Anecznik nie załamuj się czas szybko płynie i nawet się nie obejrzysz a będzie po wszystkim.

Ika dzięki za namiary teraz tylko trochę czasu i ściągnę.

Wykończy mnie ta mała Karolcia swoim spaniem i ciumkaniem. Ciekawa jestem kiedy nadejdzie czas że poleży choć chwilę sama bez płaczu? Z chłopakami to trochęęęęę trwało. A ja słyszałam że z dziewczynkami łatwiej na początku bo rzadziej kolki mają i ładnie śpią icon_smile.gif

Gio_vanna
Marta &&&&&&
iwonadancer
CYTAT(walizka @ Thu, 12 Aug 2010 - 00:50) *
Iwona - czekam na info, czy to faktycznie była krew z piersi.
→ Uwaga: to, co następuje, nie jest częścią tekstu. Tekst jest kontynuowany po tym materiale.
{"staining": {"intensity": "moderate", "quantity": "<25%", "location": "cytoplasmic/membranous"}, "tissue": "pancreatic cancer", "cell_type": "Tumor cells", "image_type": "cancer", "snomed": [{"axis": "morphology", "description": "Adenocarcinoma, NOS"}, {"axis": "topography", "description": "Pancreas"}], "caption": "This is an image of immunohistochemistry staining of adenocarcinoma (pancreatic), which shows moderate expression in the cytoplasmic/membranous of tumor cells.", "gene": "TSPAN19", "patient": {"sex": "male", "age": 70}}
Mam nadzieję, że tak


walizka To chyba jednak była zraniona pierś uff mały już dziś krwią nie ulewał więc jest ok icon_smile.gif wprawdzie śladowe ilości krwi są jeszcze w kupie ale pewnie organizm jej jeszcze całkowicie nie strawił i stąd jej obecnośc mam nadzieję że jutro już wogóle zniknie

anulek wiesz pierś mnie jakoś specjalnie nie bolała i nie zauważyłam specjalnie ran na sutkach stąd zmyliła mne ta krew. Na szczęście kapturki nie będą potrzebne.

anecznik u małego mojej siostry zdaje się stwierdzili, że jedno bioderko się nie wstawiło tak jak trzeba, ale dokładnie niestety nie wiem na czym to polega. Wiem, że związane to było z jego ułożeniem w brzuszku. Ma nosić szelki, bo pieluchowanie nie przyniosło efektów. Na kolejnym USG mają stwierdzić czy biodro wskoczyło na swoje miejsce. A i powiem Ci jeszcze że to samo stwierdzili u córki mojej kuzynki parę lat temu. Ona wcale jej tych szelek nie zakładała, bo powiedziała że nie będzie męczyć dziecka. I co? mała ma dziś 5 lat jest zdrowa bioderko samo wskoczyło na swoje miejsce, także nie przejmuj się u Was też będzie dobrze icon_smile.gif

Marta &&&&&&&&&&& za egzamin męża

Emily podziwiam cię dziewczyno i tak jesteś mega silną babką, ale wierzę że zdarzają się kryzysy... dlatego ślę moc pozytywnej energii przytul.gif


U nas dziś przeprowadzki część pierwsza. Z tego wszystkiego zapomniałam Wam napisać, że przeprowadzamy się do Białegostoku na stałe. Wynajeliśmy tam mieszkanko 3 pokojowe za które zapłacimy mniej niż ludzie, którzy będą wynajmowali od nas naszą kawalerkę w Warszawie icon_smile.gif Trochę mamy zamieszania z ta przeprowadzką, ale w przyszłym tygodniu ma wpaść moja mama i nam pomóc. Będzie zajmowała się małym a ja spokojnie popakuję resztę gratów a jest tego sporo 37.gif no nic damy radę. Już nie mogę się doczekać, w sumie to już miałam dość tej ciasnoty, choć mieszkanko mamy ładne i przytulne to jest już za małe dla nas 3 + pies. Podomykałam tu wszystkie sprawy, byłam w pracy złożyć podania o urlopy i wyszło, że do pracy mam wrócić dopiero 3 stycznia icon_smile.gif ale nie wracam oczywiście i wezmę wychowawczy, a w Białymstoku poszukam sobie dorywczej pracy. We wtorek idę jeszcze na wizytę do mojego gina wziąć zaświadczenie do becikowego no i zbadać "podwozie" 06.gif .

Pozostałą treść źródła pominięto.